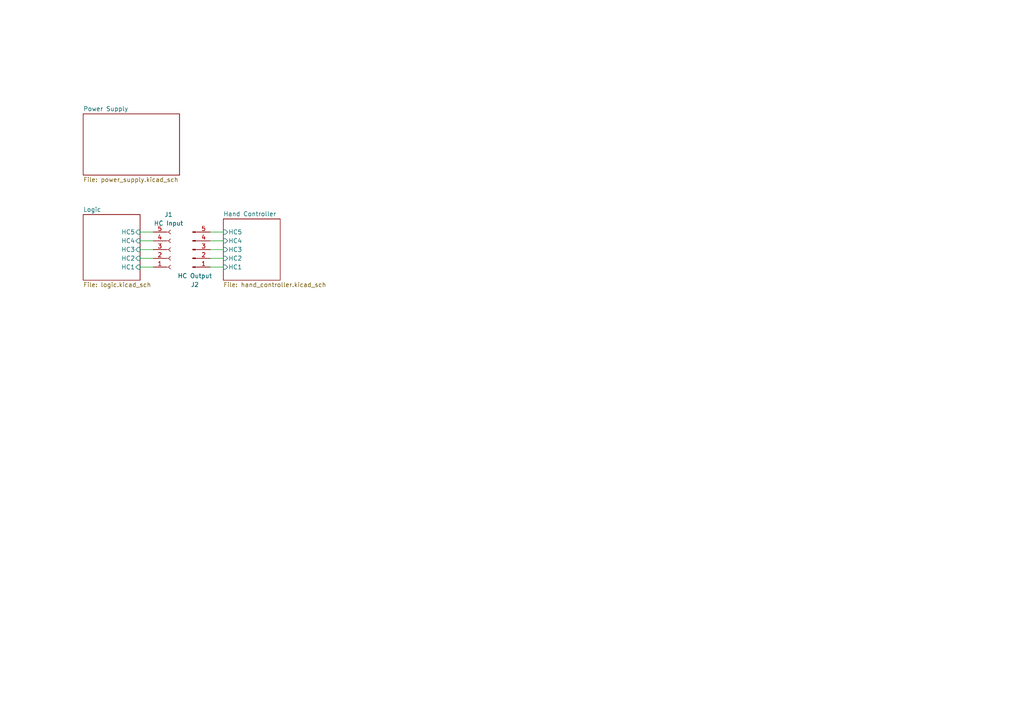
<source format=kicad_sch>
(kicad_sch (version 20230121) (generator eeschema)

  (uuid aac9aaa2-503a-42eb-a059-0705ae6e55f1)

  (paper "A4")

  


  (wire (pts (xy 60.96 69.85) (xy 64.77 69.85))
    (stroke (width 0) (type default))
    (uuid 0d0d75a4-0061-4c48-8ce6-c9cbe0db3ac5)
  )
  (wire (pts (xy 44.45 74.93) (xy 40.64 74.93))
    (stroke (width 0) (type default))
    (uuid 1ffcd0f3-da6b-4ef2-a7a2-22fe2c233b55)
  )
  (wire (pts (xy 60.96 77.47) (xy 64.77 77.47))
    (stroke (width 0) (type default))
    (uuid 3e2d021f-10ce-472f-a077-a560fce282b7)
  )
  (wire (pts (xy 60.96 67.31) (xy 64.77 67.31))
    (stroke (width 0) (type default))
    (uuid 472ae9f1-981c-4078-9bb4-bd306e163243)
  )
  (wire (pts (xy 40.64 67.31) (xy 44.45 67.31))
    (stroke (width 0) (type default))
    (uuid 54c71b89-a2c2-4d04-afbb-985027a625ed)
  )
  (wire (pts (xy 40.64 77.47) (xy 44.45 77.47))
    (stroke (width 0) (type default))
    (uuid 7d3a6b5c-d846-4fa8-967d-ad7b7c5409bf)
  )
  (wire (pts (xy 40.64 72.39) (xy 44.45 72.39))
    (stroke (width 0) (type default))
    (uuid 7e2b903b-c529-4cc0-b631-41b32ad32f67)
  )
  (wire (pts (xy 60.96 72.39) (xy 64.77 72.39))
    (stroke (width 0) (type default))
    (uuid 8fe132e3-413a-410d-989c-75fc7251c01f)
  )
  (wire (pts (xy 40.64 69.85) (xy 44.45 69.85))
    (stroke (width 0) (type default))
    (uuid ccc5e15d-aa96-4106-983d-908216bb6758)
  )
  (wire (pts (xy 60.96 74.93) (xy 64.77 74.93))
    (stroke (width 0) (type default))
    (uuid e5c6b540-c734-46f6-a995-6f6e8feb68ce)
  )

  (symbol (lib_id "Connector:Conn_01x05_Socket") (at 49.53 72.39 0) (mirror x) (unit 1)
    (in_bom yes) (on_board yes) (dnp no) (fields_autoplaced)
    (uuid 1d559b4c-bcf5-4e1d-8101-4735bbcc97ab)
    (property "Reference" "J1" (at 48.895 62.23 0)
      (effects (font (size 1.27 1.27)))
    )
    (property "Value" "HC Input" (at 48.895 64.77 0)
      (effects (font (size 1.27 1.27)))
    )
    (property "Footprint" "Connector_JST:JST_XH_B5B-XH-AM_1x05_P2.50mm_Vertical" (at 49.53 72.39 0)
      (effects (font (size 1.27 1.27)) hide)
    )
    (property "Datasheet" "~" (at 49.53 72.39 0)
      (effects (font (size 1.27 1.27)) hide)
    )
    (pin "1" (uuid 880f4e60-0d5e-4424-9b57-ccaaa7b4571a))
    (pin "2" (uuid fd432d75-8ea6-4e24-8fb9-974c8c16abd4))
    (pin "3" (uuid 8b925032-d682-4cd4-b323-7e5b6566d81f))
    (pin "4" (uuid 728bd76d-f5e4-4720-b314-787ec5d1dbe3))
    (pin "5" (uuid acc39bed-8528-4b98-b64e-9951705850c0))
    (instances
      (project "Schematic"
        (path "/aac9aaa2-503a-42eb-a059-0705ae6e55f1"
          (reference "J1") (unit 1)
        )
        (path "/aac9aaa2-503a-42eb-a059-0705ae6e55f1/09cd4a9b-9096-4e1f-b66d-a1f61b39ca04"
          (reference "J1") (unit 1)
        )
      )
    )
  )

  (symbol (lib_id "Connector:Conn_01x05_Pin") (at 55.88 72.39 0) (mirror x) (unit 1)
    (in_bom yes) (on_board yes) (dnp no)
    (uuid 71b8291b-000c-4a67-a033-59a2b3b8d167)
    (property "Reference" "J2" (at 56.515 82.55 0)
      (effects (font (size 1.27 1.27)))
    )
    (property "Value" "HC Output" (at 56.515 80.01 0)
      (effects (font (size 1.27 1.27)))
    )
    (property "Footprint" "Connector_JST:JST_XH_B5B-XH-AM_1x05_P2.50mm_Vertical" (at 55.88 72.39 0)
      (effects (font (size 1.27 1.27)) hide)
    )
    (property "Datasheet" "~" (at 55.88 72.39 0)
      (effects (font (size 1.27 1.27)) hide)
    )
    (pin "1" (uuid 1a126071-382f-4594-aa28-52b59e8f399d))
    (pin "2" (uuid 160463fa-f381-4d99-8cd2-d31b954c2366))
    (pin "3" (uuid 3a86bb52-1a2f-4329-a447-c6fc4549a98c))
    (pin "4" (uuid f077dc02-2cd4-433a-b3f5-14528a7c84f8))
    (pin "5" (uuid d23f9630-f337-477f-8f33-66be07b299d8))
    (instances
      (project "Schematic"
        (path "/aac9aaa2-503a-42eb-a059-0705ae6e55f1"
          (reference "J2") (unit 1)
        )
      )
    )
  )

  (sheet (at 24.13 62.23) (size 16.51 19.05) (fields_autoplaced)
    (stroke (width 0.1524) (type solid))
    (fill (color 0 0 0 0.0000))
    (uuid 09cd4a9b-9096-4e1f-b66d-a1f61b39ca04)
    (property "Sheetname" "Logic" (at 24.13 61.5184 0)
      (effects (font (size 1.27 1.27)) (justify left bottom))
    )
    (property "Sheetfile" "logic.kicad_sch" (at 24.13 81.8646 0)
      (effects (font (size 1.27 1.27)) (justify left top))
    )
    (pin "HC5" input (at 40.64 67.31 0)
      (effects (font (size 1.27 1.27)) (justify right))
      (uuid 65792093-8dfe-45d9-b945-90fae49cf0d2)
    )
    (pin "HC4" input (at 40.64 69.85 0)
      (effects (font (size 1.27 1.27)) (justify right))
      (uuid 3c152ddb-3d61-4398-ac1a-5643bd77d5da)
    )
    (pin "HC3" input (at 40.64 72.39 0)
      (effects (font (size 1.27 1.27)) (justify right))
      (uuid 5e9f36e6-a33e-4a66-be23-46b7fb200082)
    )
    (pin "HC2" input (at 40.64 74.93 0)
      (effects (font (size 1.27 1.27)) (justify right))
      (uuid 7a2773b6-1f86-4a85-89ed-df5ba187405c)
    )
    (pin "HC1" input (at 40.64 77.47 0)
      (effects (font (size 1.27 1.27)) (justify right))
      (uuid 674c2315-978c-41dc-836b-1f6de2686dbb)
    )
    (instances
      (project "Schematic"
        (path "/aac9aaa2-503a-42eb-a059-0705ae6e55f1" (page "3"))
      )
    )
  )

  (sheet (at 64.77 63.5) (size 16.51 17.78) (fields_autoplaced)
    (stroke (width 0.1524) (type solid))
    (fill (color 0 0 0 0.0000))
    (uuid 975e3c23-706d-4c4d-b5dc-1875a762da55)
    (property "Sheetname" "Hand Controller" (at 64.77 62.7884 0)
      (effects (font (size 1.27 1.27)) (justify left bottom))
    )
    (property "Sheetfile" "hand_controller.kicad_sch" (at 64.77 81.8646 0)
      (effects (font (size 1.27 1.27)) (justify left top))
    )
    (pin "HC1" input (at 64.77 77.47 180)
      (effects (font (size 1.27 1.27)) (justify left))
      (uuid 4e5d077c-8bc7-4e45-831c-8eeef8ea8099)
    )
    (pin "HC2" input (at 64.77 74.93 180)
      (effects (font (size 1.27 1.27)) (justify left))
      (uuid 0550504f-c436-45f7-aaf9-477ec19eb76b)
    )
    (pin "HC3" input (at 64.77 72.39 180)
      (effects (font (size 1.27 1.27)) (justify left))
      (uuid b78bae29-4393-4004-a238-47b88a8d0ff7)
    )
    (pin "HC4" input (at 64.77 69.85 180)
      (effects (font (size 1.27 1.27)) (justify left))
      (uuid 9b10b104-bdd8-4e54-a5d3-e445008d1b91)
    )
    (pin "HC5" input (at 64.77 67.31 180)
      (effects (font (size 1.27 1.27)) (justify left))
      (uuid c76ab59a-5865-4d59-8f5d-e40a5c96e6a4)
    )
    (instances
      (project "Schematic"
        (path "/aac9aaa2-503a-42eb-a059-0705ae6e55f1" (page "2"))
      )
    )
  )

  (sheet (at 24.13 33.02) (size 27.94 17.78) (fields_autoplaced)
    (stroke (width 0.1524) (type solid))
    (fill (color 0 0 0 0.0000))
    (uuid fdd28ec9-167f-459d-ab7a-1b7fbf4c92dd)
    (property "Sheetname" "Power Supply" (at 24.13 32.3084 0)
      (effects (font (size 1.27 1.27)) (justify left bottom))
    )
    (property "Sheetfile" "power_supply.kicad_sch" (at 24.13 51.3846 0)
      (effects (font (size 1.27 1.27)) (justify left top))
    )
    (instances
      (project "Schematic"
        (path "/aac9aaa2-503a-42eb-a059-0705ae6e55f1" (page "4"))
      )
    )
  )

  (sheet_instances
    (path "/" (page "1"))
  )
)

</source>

==

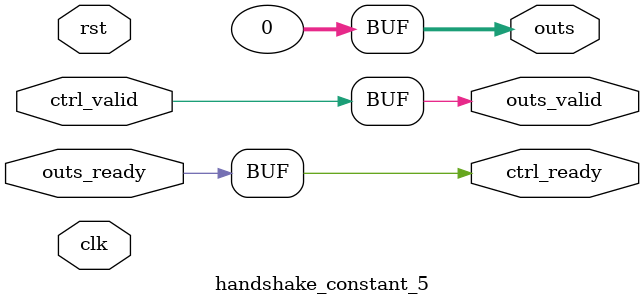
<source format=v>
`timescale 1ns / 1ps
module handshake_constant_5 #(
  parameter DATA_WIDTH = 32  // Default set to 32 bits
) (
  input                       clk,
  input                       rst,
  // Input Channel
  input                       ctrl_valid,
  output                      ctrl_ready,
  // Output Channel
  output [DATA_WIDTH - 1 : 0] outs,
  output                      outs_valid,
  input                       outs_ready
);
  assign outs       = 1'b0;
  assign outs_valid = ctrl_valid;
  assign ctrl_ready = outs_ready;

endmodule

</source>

-- TASK GOAL --
In the entries above, count each line holding the word "Datasheet" and give that count alone.

-- SOLUTION FOR THIS PROBLEM --
2